Geopolitics is playing a huge role and is one of the biggest trends that we see today. This is mostly around the supply of critical minerals, and that supply coming from the western side of the world. A lot of the refinery processing, the midstream part of the cycle, is in China and again, that’s why a lot of Western governments are trying to somehow get access to Western supply so as to not rely on China over time. So we are following that trend very closely.
For us, the midstream has always been something that we have done, essentially because every upstream project has its midstream part of the process, whether you’re looking at copper, gold, or rare earths. It’s not something new for us, but we definitely are trying to analyse this area a little more. Again, looking at the opportunities on those more niche critical minerals and how we can play an investment thesis around some of them.
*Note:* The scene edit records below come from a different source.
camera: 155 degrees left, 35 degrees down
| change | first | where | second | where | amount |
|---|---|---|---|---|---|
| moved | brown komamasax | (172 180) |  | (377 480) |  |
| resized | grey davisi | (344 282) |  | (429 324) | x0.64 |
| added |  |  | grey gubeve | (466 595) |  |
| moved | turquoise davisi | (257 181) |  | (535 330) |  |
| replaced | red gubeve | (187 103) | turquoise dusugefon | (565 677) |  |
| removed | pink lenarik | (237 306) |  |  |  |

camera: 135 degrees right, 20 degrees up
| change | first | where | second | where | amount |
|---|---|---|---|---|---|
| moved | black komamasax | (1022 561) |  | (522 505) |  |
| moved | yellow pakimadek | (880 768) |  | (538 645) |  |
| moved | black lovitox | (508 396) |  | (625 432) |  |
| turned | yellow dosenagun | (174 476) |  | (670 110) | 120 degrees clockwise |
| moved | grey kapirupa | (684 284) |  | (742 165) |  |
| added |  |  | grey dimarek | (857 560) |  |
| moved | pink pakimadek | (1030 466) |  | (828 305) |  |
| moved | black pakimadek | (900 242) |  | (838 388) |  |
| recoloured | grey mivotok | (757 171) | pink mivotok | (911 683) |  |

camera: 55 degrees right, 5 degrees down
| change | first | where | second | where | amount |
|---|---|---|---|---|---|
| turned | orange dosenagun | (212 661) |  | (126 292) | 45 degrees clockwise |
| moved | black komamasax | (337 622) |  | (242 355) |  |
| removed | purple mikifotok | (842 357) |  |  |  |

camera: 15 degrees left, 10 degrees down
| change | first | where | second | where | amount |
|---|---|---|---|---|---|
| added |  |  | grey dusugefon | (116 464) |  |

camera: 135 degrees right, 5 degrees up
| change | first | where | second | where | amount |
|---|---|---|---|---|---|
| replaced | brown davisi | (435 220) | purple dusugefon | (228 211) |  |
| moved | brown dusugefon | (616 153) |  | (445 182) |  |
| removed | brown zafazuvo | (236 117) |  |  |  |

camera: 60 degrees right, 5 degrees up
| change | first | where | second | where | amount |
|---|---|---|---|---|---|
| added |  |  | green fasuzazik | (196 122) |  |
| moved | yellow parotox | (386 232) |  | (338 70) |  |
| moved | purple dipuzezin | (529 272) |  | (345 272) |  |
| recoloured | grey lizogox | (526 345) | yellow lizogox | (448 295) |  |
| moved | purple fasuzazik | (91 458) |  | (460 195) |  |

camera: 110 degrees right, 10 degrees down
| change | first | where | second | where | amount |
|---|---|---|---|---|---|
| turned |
And I think in a lot of them an important part of the opportunity that we’re seeing is mostly in that midstream side that you’re referring to.
Let’s wrap up with some final thoughts for the year ahead, looking at opportunities and overall investment outlook.
Let me start by saying that we are incredibly excited to see what is ahead of us. I think we’re finally having a lot of tailwinds in the metals and mining industry. I’m just coming out of PDAC in Toronto this week. I went to the floor on Sunday and was really glad to see a lot of companies and a lot of people walking around. I think PDAC is a good temperature check of how the market is seeing the industry. So, I would say we’re really, really happy to see the tailwinds coming into the industry.
The key opportunities that we see are mostly around the energy transition. We are putting a big focus on looking for opportunities in these key commodities and again we believe that there is a lot of upside coming in the next 5-10 years. Our view is more focused on three to five years ahead and, again, we’re picking those commodities that we believe will be absolutely needed in that time frame.